KUCHING: A paragon of fortitude and solidarity, the soon-to-be-built Unifor Complex building will be the centre for all faithful of various religions to worship their Gods in better comfort.
The Unifor Complex building, according to Datuk Amar Douglas Uggah Embas, who is the minister-in-charge of Unifor, is a resemblance of the formerly destitute worshipping places in Sarawak.
“Unifor has built the roof, paved the floor, and put up walls, lights and furniture of the formerly empty churches, temples and chapels.
“With this building, it is now their beacon of hope for assistance and deliverance,” Uggah expressed in his speech at the earth-breaking ceremony of the Unifor complex at Jalan Ong Tiang Swee here this afternoon.
For religious leaders, Unifor Complex is more than just a smart and green building concept.
Bishop of the Anglican Church in Sarawak and Brunei, the Right Reverend Datuk Danald Jute held the view that the construction of the complex would augur a significant meaning in upholding unity and solidarity.
“This reflects the inclusiveness of our Chief Minister Datuk Patinggi Abang Johari Tun Openg, and that he cares for everyone irrespective of religion or race.
“And his achievement has indeed made me and other people proud of him as our state leader. This is a very good effort to ensure the welfare of the entire community is taken care of,” he said.
Sarawak Sikh Temple Association president Dr Kalwinder Singh said that Unifor had not only helped with the physical building of houses of worship, but more importantly, in the development and enhancement of respectful and honourable co-existence among all.
“It will have a positive impact as this would allow us, the non-Islamic community, to hold our own religious functions and events comfortably which will benefit the entire community.

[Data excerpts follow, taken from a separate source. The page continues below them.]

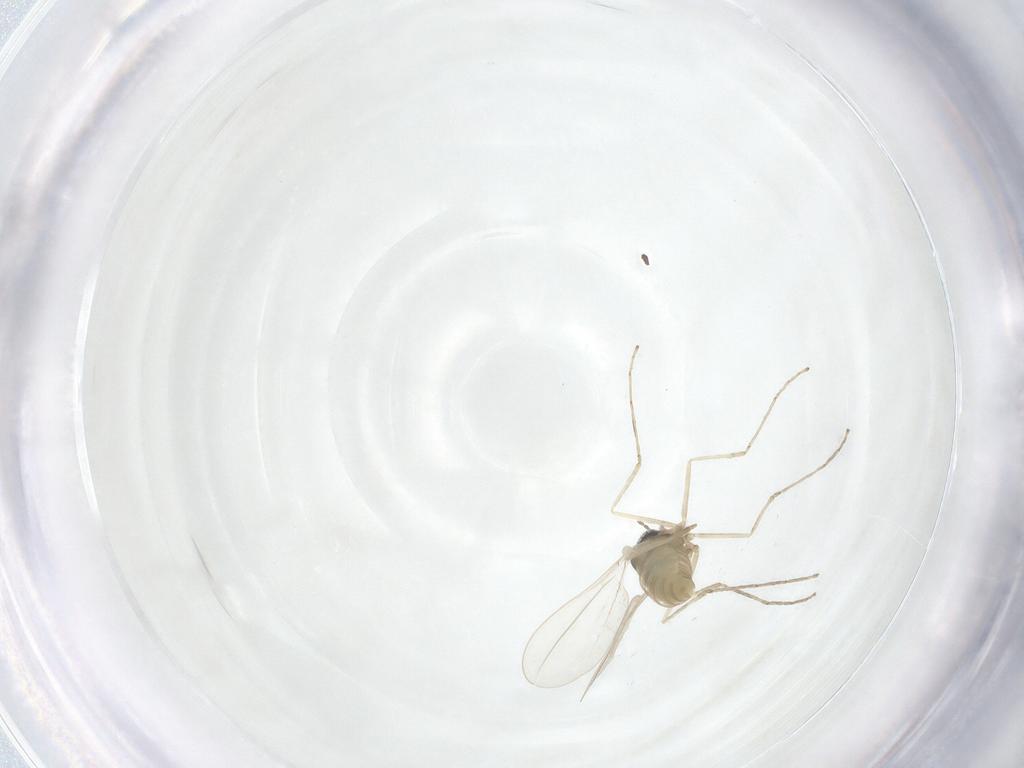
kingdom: Animalia
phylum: Arthropoda
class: Insecta
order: Diptera
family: Cecidomyiidae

“I am very pleased with the efforts made by the state government.
“Without a doubt, this is a means to increase solidarity of Sarawakian citizens and I hope Unifor will continue to grow and embark more great achievements in future,” he said.
For Balachandran Annamalai, the secretary of Malaysian Hindu Sangam Sarawak branch, the Unifor Complex building is an important landmark to reflect Sarawak’s religious harmony, unique culture, and distinctive values of Sarawakians.
“Having a significant and respectable premises for all other religions will certainly further enhance and promote the religious freedom and harmony which we are so proud of in Sarawak.
“We are so thankful to have a chief minister like Abang Johari. His inclusiveness is the backbone of the growth of Sarawak,” he said.
In Sarawak, Christian is the largest religious group with 42.6 percent, according to the state’s statistic population in 2013.
This is followed by Muslims as the second largest group with 32.2 percent, 13.5 percent are Buddhists and 11.7 percent are those practising other faiths including Hindu, Baha’i, Taiosm, Sikh and Confucianism.
Based on the information above, the construction of Unifor Complex is indeed vital as an appreciation to take care of the wellbeing of the non-Islamic groups — the largest population with 67.8 percent in Sarawak.